**What this task involves**
Look through the entries for the string "Solución", and copy each line that holds it.

Saved entries:
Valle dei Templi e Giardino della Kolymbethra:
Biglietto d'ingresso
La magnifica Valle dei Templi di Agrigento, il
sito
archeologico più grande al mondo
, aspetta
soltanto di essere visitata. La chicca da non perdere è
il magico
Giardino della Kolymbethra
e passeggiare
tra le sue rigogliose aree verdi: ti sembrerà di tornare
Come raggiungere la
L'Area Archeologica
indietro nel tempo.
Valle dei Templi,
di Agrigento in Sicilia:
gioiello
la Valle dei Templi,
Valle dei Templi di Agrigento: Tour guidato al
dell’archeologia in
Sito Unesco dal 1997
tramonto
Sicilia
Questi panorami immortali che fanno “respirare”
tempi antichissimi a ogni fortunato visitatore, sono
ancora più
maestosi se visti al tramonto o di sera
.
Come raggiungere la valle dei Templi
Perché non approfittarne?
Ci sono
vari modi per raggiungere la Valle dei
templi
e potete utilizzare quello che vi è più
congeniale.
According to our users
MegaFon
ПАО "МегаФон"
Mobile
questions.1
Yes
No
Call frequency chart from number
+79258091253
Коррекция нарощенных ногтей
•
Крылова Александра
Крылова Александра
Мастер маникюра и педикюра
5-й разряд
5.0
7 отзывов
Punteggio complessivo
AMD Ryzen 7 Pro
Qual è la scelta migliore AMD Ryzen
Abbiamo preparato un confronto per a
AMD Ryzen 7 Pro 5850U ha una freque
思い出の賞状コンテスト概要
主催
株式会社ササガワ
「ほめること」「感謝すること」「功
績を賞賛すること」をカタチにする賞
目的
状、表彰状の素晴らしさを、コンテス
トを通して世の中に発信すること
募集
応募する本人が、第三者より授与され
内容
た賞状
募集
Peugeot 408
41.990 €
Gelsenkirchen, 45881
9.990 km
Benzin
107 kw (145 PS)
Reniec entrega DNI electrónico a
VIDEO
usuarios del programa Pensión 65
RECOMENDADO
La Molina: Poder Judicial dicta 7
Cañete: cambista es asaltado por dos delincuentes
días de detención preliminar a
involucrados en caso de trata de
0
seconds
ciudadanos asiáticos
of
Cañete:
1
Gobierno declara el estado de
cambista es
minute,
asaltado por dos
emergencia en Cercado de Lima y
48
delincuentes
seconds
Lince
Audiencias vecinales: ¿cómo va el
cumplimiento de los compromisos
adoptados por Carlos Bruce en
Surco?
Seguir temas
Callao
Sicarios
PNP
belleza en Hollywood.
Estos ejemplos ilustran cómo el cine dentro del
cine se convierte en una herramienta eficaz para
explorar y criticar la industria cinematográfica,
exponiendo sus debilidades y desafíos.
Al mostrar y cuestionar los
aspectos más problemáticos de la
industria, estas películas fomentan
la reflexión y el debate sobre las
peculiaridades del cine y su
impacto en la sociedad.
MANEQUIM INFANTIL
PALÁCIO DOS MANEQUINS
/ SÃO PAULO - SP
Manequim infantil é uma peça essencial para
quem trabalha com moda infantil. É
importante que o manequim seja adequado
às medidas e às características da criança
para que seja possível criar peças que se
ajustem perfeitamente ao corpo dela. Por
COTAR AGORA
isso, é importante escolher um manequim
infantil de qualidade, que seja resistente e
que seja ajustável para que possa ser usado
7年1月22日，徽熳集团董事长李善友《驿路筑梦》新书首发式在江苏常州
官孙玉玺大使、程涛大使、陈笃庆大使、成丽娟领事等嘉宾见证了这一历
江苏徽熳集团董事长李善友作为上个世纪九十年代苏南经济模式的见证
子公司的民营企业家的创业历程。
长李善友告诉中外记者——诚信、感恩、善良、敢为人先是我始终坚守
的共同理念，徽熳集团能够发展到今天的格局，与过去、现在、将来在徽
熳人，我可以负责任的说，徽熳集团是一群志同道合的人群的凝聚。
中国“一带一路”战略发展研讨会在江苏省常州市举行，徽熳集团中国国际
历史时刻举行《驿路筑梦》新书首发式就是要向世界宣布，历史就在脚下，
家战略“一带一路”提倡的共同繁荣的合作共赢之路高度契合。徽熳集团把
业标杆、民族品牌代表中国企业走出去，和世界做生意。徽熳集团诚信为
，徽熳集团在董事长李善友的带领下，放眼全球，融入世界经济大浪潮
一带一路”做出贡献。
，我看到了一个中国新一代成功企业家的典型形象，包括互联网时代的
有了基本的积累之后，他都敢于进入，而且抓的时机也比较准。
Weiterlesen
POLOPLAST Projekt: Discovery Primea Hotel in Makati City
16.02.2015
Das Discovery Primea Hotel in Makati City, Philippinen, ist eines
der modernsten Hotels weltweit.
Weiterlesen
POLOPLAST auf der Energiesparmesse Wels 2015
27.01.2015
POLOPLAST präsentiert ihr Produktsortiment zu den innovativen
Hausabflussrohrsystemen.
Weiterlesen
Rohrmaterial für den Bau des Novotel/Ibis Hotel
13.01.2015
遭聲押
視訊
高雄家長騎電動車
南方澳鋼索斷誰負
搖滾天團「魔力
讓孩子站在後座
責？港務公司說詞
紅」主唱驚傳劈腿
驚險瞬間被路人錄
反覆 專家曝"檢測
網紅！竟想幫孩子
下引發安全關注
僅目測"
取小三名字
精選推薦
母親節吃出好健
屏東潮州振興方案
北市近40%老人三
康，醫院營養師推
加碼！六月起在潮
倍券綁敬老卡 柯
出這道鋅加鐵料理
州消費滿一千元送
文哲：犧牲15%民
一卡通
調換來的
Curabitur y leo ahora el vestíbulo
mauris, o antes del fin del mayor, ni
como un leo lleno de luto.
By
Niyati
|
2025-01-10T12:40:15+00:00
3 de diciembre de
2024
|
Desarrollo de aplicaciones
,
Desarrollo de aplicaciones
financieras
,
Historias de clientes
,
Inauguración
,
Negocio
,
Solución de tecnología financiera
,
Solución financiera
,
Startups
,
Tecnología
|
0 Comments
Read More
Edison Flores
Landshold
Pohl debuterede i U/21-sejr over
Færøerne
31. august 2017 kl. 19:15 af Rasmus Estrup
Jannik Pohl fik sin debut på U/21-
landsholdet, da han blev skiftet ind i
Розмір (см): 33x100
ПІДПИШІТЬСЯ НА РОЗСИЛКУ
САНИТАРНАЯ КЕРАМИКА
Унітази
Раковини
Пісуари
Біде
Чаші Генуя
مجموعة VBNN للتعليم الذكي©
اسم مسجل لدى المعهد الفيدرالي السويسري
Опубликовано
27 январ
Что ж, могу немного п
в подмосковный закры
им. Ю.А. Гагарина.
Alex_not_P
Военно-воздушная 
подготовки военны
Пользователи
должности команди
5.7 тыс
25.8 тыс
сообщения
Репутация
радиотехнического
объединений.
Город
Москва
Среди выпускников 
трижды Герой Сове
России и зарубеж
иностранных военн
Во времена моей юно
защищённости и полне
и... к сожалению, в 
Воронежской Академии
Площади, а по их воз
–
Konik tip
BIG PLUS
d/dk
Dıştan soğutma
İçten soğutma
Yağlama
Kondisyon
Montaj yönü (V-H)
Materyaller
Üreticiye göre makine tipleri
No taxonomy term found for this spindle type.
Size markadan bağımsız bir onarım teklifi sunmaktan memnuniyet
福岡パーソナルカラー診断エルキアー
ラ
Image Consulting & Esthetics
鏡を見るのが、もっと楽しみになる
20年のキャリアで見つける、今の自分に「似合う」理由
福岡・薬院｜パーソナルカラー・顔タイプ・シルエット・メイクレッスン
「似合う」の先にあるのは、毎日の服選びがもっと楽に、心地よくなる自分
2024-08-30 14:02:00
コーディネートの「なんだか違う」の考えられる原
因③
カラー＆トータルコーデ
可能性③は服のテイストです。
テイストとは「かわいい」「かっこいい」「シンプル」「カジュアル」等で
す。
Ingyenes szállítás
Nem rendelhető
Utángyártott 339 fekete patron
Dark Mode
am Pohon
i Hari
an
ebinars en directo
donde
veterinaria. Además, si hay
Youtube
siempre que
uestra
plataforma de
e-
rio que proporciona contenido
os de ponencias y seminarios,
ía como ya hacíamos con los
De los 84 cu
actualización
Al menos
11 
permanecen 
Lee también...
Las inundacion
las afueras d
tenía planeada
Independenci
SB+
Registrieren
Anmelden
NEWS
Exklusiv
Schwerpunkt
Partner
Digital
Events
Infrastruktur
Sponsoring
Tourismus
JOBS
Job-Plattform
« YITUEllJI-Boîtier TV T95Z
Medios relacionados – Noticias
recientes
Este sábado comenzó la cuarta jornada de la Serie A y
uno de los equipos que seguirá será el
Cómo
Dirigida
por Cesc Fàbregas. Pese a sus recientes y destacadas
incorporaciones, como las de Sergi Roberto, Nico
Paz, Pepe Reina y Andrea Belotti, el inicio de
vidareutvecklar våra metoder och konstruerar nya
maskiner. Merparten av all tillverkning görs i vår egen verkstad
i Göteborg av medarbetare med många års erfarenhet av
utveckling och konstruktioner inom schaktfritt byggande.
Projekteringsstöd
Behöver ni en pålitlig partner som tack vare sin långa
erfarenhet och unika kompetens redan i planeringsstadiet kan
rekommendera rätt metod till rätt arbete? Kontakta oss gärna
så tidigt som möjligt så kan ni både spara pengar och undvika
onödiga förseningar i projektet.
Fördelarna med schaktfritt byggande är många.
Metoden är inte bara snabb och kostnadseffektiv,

**Result**
Solución de tecnología financiera
Solución financiera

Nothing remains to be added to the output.